(Records contained in a dataset)
+++++

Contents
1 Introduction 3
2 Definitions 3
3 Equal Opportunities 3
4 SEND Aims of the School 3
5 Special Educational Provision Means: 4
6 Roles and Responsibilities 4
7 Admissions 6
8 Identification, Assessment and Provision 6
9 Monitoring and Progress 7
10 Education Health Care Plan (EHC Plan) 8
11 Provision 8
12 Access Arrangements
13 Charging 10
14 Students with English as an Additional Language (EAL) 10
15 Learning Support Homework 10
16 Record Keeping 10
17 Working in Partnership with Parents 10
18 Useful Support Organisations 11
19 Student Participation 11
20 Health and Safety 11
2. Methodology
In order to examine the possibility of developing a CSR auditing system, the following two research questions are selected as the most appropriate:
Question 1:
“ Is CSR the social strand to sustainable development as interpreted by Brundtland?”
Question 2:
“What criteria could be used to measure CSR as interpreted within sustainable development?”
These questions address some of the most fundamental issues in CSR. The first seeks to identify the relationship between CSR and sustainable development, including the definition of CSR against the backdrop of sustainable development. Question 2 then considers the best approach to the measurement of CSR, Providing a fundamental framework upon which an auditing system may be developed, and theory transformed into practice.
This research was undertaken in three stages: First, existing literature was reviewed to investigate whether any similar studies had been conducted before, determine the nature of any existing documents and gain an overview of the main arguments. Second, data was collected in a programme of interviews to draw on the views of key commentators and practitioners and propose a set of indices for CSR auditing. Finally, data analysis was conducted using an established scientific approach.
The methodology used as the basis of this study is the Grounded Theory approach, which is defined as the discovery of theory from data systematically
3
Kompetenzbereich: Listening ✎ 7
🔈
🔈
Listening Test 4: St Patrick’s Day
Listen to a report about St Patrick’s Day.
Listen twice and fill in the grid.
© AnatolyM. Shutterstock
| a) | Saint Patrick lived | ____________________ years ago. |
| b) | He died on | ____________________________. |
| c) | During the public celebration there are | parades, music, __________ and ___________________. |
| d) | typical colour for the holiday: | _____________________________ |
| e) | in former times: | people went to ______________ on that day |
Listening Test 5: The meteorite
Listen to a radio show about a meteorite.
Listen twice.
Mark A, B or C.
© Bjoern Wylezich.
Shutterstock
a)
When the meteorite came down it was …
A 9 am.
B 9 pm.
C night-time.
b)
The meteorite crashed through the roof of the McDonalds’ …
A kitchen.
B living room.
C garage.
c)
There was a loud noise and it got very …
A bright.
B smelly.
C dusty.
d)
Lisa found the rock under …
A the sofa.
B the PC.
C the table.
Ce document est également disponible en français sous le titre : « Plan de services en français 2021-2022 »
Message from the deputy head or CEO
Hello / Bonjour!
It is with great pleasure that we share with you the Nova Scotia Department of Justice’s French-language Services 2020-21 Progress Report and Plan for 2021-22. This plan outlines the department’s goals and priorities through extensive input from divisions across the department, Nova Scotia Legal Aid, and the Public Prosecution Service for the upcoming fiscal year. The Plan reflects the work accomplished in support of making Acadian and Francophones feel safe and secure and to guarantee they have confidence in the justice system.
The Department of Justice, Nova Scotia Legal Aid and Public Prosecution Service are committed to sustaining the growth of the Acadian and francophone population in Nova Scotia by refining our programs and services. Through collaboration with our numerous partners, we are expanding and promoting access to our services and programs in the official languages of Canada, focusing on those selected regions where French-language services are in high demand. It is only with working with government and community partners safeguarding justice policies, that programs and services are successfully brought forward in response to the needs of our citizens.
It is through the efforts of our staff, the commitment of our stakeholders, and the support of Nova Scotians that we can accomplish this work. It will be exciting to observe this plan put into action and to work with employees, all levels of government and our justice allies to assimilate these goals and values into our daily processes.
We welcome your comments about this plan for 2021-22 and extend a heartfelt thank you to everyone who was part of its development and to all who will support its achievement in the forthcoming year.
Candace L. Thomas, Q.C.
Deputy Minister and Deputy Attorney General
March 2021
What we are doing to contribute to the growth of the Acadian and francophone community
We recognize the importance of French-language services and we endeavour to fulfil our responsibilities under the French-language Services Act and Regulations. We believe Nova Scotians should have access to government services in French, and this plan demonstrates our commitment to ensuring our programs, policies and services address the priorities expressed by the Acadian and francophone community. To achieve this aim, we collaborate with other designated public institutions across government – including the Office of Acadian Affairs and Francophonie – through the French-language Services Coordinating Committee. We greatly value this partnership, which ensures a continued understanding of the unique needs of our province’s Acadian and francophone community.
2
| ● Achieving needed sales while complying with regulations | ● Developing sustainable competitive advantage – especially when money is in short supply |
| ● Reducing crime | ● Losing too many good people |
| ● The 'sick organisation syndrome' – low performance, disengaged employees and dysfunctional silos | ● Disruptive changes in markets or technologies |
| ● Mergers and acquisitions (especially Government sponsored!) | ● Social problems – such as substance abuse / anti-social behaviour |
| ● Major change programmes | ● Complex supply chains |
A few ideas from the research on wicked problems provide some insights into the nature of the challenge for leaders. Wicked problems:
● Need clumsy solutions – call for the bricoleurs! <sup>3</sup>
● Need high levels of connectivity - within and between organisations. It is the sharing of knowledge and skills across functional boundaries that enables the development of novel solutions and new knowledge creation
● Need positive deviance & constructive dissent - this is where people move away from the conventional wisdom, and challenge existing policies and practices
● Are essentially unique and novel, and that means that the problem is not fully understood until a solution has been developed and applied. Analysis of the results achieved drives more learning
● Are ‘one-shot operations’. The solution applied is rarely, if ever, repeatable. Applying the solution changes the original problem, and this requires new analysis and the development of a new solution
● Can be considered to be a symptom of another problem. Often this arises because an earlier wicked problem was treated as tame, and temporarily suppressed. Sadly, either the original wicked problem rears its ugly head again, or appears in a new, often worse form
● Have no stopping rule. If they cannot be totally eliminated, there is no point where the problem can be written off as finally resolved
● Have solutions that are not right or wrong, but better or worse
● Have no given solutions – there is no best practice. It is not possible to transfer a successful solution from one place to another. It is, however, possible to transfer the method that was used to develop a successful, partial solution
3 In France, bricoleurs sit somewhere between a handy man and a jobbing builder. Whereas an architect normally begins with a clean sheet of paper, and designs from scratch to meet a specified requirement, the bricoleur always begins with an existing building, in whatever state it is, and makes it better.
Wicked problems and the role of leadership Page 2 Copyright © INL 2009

+++++

**Your goal**
Word for word, copy every entry.

**Solution to this problem**
Contents
1 Introduction 3
2 Definitions 3
3 Equal Opportunities 3
4 SEND Aims of the School 3
5 Special Educational Provision Means: 4
6 Roles and Responsibilities 4
7 Admissions 6
8 Identification, Assessment and Provision 6
9 Monitoring and Progress 7
10 Education Health Care Plan (EHC Plan) 8
11 Provision 8
12 Access Arrangements
13 Charging 10
14 Students with English as an Additional Language (EAL) 10
15 Learning Support Homework 10
16 Record Keeping 10
17 Working in Partnership with Parents 10
18 Useful Support Organisations 11
19 Student Participation 11
20 Health and Safety 11
2. Methodology
In order to examine the possibility of developing a CSR auditing system, the following two research questions are selected as the most appropriate:
Question 1:
“ Is CSR the social strand to sustainable development as interpreted by Brundtland?”
Question 2:
“What criteria could be used to measure CSR as interpreted within sustainable development?”
These questions address some of the most fundamental issues in CSR. The first seeks to identify the relationship between CSR and sustainable development, including the definition of CSR against the backdrop of sustainable development. Question 2 then considers the best approach to the measurement of CSR, Providing a fundamental framework upon which an auditing system may be developed, and theory transformed into practice.
This research was undertaken in three stages: First, existing literature was reviewed to investigate whether any similar studies had been conducted before, determine the nature of any existing documents and gain an overview of the main arguments. Second, data was collected in a programme of interviews to draw on the views of key commentators and practitioners and propose a set of indices for CSR auditing. Finally, data analysis was conducted using an established scientific approach.
The methodology used as the basis of this study is the Grounded Theory approach, which is defined as the discovery of theory from data systematically
3
Kompetenzbereich: Listening ✎ 7
🔈
🔈
Listening Test 4: St Patrick’s Day
Listen to a report about St Patrick’s Day.
Listen twice and fill in the grid.
© AnatolyM. Shutterstock
| a) | Saint Patrick lived | ____________________ years ago. |
| b) | He died on | ____________________________. |
| c) | During the public celebration there are | parades, music, __________ and ___________________. |
| d) | typical colour for the holiday: | _____________________________ |
| e) | in former times: | people went to ______________ on that day |
Listening Test 5: The meteorite
Listen to a radio show about a meteorite.
Listen twice.
Mark A, B or C.
© Bjoern Wylezich.
Shutterstock
a)
When the meteorite came down it was …
A 9 am.
B 9 pm.
C night-time.
b)
The meteorite crashed through the roof of the McDonalds’ …
A kitchen.
B living room.
C garage.
c)
There was a loud noise and it got very …
A bright.
B smelly.
C dusty.
d)
Lisa found the rock under …
A the sofa.
B the PC.
C the table.
Ce document est également disponible en français sous le titre : « Plan de services en français 2021-2022 »
Message from the deputy head or CEO
Hello / Bonjour!
It is with great pleasure that we share with you the Nova Scotia Department of Justice’s French-language Services 2020-21 Progress Report and Plan for 2021-22. This plan outlines the department’s goals and priorities through extensive input from divisions across the department, Nova Scotia Legal Aid, and the Public Prosecution Service for the upcoming fiscal year. The Plan reflects the work accomplished in support of making Acadian and Francophones feel safe and secure and to guarantee they have confidence in the justice system.
The Department of Justice, Nova Scotia Legal Aid and Public Prosecution Service are committed to sustaining the growth of the Acadian and francophone population in Nova Scotia by refining our programs and services. Through collaboration with our numerous partners, we are expanding and promoting access to our services and programs in the official languages of Canada, focusing on those selected regions where French-language services are in high demand. It is only with working with government and community partners safeguarding justice policies, that programs and services are successfully brought forward in response to the needs of our citizens.
It is through the efforts of our staff, the commitment of our stakeholders, and the support of Nova Scotians that we can accomplish this work. It will be exciting to observe this plan put into action and to work with employees, all levels of government and our justice allies to assimilate these goals and values into our daily processes.
We welcome your comments about this plan for 2021-22 and extend a heartfelt thank you to everyone who was part of its development and to all who will support its achievement in the forthcoming year.
Candace L. Thomas, Q.C.
Deputy Minister and Deputy Attorney General
March 2021
What we are doing to contribute to the growth of the Acadian and francophone community
We recognize the importance of French-language services and we endeavour to fulfil our responsibilities under the French-language Services Act and Regulations. We believe Nova Scotians should have access to government services in French, and this plan demonstrates our commitment to ensuring our programs, policies and services address the priorities expressed by the Acadian and francophone community. To achieve this aim, we collaborate with other designated public institutions across government – including the Office of Acadian Affairs and Francophonie – through the French-language Services Coordinating Committee. We greatly value this partnership, which ensures a continued understanding of the unique needs of our province’s Acadian and francophone community.
2
| ● Achieving needed sales while complying with regulations | ● Developing sustainable competitive advantage – especially when money is in short supply |
| ● Reducing crime | ● Losing too many good people |
| ● The 'sick organisation syndrome' – low performance, disengaged employees and dysfunctional silos | ● Disruptive changes in markets or technologies |
| ● Mergers and acquisitions (especially Government sponsored!) | ● Social problems – such as substance abuse / anti-social behaviour |
| ● Major change programmes | ● Complex supply chains |
A few ideas from the research on wicked problems provide some insights into the nature of the challenge for leaders. Wicked problems:
● Need clumsy solutions – call for the bricoleurs! <sup>3</sup>
● Need high levels of connectivity - within and between organisations. It is the sharing of knowledge and skills across functional boundaries that enables the development of novel solutions and new knowledge creation
● Need positive deviance & constructive dissent - this is where people move away from the conventional wisdom, and challenge existing policies and practices
● Are essentially unique and novel, and that means that the problem is not fully understood until a solution has been developed and applied. Analysis of the results achieved drives more learning
● Are ‘one-shot operations’. The solution applied is rarely, if ever, repeatable. Applying the solution changes the original problem, and this requires new analysis and the development of a new solution
● Can be considered to be a symptom of another problem. Often this arises because an earlier wicked problem was treated as tame, and temporarily suppressed. Sadly, either the original wicked problem rears its ugly head again, or appears in a new, often worse form
● Have no stopping rule. If they cannot be totally eliminated, there is no point where the problem can be written off as finally resolved
● Have solutions that are not right or wrong, but better or worse
● Have no given solutions – there is no best practice. It is not possible to transfer a successful solution from one place to another. It is, however, possible to transfer the method that was used to develop a successful, partial solution
3 In France, bricoleurs sit somewhere between a handy man and a jobbing builder. Whereas an architect normally begins with a clean sheet of paper, and designs from scratch to meet a specified requirement, the bricoleur always begins with an existing building, in whatever state it is, and makes it better.
Wicked problems and the role of leadership Page 2 Copyright © INL 2009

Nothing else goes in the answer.